Up near the front of Monday’s city council agenda is treasurer Bill Day’s budget monitoring report up to Sept. 30 of this year. Day is predicting a budget surplus of $300,000, which is not bad, but a far cry from the $1 million-plus years.
Of interest, however, is the notation from Day the 2012 dividend from Ascent Group Inc. (formerly St. Thomas Energy Inc.) has been cut in half to $250,000.
What’s the deal here?
For an operation touted in the past by former CEO Brian Hollywood and former board chairman Ald. Tom Johnston as having such a rosy future, this is rather disturbing news for the real shareholders – city ratepayers.
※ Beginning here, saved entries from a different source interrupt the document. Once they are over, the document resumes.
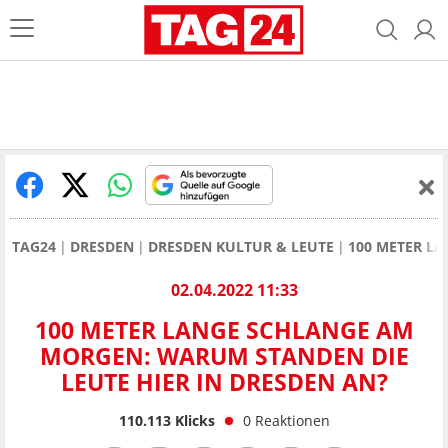
TAG24
DRESDEN
DRESDEN KULTUR & LEUTE
100 METER L
02.04.2022 11:33
100 METER LANGE SCHLANGE AM
MORGEN: WARUM STANDEN DIE
LEUTE HIER IN DRESDEN AN?
110.113
Klicks
0
Reaktionen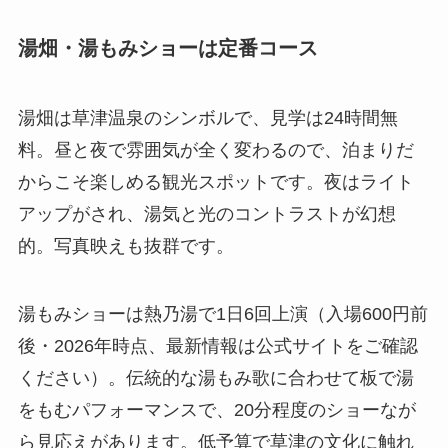
湯畑・湯もみショーは定番コース
湯畑は草津温泉のシンボルで、見学は24時間無
料。昼と夜で雰囲気が全く変わるので、泊まりだ
からこそ楽しめる観光スポットです。夜はライト
アップがされ、湯気と光のコントラストが幻想
的。写真映えも抜群です。
湯もみショーは熱乃湯で1日6回上演（入場600円前
後・2026年時点、最新情報は公式サイトをご確認
ください）。伝統的な湯もみ歌に合わせて板で湯
をもむパフォーマンスで、20分程度のショーなが
ら見応えがあります。低予算で草津の文化に触れ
Sheds a little more light, perhaps, on why neither of the above individuals remains in place.
With a seemingly bleak financial picture this year at Ascent, it casts further doubt on the rationale behind greasing Ald. Johnston’s palm with Red Wings’ season tickets.
In addition to the small matter such compensation is in violation of a city bylaw.
QUOTE OF THE WEEK
“It’s time for Jeff Yurek to get behind the project. I know that his party would not be building it. They have been very clear that this is not the time to be investing in capital projects, but we are.”
In their on-going war of words, health minister Deb Matthews says its time for Elgin-Middlesex-London MPP Jeff Yurek to get behind the St. Thomas-Elgin General Hospital redevelopment project instead of peppering her with questions.